### DESCRIPTION OF THE TASK
Name every song title mentioned in the text below about the Bachman–Turner Overdrive debut album.

Bachman–Turner Overdrive is the self-titled debut studio album by Canadian rock band Bachman–Turner Overdrive, released in 1973. It was originally to be titled Brave Belt III, following the Brave Belt II album, made by the previous line-up of the group, called Brave Belt.

The album did not produce a true hit single ("Blue Collar" reached #68 on the U.S. Billboard charts and #21 in Canada), but it was certified "Gold" by the RIAA in 1974, largely pulled up by strong sales of Bachman–Turner Overdrive's next two albums (Bachman–Turner Overdrive II and Not Fragile). "Gimme Your Money Please" and "Little Gandy Dancer" were released on a double A-side single in Canada only. After the release of Bachman–Turner Overdrive II, this first album was often referred to as "BTO 1".

Track listing

Personnel 
 Randy Bachman - lead guitar, backing and co-lead vocals (5, 7)
 Tim Bachman - rhythm guitar, backing, lead (6) and co-lead vocals (5)

### Entries taken from a collection
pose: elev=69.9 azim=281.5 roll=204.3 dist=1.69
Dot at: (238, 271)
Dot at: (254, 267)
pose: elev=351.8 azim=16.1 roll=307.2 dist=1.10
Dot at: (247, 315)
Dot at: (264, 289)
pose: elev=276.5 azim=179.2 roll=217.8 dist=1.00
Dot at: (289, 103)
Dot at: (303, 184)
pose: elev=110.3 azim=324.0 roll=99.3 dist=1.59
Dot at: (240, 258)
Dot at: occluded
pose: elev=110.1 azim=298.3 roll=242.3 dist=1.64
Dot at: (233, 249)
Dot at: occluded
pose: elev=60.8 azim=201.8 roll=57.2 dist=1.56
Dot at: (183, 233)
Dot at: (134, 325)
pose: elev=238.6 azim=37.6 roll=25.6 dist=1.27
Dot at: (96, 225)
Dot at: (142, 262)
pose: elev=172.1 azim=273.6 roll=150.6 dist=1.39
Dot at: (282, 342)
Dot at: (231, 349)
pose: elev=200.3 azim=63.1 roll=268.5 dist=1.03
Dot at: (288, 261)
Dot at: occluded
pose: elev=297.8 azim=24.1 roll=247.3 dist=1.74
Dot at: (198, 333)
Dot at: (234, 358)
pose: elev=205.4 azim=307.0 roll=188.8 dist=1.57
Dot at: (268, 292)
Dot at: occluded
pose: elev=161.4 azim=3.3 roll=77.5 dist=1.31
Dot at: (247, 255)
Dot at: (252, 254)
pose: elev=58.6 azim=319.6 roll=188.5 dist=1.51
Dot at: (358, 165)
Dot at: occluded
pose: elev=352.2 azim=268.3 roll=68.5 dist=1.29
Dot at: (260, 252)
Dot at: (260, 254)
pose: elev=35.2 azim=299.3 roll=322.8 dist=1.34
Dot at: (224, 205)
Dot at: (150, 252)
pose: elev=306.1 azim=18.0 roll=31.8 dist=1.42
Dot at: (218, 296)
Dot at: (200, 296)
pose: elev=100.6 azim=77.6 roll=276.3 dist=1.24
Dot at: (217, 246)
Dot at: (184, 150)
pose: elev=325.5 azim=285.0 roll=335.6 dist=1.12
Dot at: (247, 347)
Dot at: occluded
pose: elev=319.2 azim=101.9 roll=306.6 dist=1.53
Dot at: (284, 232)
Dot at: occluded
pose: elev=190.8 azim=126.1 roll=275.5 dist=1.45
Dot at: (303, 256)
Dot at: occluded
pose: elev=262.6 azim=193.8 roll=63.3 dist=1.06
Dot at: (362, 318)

### SOLUTION TO THE PROBLEM
"Blue Collar", "Gimme Your Money Please", "Little Gandy Dancer"